Ketidak mampuan Asrul untuk membantah pernyataan saya bahwa dia bersama segenap tim hore dan minion si dosen MIPA punya kebiasaan merisak dan membully siapapun yang berbeda pandangan dalam kasus ini dengan mereka, membuatnya memilih membuat “orang-orang sawah” untuk diserang.

Oleh Asrul, “strawman” yang dia ciptakan sendiri inilah yang babak belur dia hajar. Seolah-olah yang dia hajar adalah argumen saya. Padahal sangat jelas kalau yang dia hantam itu adalah “orang-orangan sawah” yang dia ciptakan sendiri.

Kemudian, kembali ke paragraf sebelumnya, mengapa saya mengatakan bahwa pengkategorian penyebutan kalimat “aktivis nasional bertubuh tambun” sebagai ad hominem pun masih sangat bisa diperdebatkan?

Itu karena penyimpulan ini sebagai ad hominem memerlukan sudut pandang yang tepat.

Pernyataan saya tentang aktivis nasional bertubuh tambun itu, dikategorikan ad hominem, pertama sekali jika argumen itu saya gunakan untuk berdebat atau mendebat ide dari orang yang bersangkutan.

===============

Rumusan Soal:
Ambil kata demi kata bagian teks sumber yang diawali dengan "Itu karena penyimpulan" dan berlanjut sampai "orang yang bersangkutan.".

Materi Ditampilkan:
===============

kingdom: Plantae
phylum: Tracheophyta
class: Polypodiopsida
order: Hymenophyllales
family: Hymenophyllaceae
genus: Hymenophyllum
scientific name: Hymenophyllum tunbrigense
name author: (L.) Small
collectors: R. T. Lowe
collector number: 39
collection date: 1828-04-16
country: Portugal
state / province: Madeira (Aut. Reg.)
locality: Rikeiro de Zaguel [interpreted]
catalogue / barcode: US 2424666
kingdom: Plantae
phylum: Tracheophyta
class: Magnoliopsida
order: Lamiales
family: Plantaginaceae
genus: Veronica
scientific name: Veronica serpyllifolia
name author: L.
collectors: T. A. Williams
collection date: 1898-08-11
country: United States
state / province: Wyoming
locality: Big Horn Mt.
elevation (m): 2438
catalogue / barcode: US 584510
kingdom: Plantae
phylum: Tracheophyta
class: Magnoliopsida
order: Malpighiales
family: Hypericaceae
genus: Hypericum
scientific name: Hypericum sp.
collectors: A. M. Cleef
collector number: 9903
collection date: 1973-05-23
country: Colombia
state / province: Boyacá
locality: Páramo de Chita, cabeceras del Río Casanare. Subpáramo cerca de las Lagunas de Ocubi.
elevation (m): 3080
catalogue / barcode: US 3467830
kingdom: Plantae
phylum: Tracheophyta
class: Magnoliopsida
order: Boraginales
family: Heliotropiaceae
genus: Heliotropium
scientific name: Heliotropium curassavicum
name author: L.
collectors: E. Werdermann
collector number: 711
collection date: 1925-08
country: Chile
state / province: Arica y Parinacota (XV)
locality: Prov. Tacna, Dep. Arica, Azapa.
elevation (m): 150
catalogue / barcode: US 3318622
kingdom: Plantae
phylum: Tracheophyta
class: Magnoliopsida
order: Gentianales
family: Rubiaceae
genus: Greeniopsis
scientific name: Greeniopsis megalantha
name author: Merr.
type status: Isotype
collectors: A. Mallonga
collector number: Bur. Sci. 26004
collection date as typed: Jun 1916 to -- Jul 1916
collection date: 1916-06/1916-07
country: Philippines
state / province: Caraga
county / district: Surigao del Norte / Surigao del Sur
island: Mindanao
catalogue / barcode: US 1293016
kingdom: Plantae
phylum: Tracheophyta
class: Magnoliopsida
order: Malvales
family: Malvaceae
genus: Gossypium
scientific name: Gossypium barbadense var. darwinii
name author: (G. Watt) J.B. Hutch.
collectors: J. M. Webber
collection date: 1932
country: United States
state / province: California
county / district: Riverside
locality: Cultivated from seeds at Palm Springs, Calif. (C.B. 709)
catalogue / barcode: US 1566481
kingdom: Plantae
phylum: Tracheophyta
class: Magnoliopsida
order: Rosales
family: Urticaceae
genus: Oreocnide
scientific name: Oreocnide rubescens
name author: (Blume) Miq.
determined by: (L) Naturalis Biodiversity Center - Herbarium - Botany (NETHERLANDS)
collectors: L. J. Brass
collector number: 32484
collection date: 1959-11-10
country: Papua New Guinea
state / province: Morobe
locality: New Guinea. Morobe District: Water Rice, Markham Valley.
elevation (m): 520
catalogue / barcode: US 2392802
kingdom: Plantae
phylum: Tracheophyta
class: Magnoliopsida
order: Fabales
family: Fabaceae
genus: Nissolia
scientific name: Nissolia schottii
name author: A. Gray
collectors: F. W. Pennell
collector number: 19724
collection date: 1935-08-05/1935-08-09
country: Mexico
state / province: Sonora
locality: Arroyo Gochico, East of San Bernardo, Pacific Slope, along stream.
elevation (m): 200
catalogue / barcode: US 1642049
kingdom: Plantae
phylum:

===============

Jawaban:
Itu karena penyimpulan ini sebagai ad hominem memerlukan sudut pandang yang tepat.

Pernyataan saya tentang aktivis nasional bertubuh tambun itu, dikategorikan ad hominem, pertama sekali jika argumen itu saya gunakan untuk berdebat atau mendebat ide dari orang yang bersangkutan.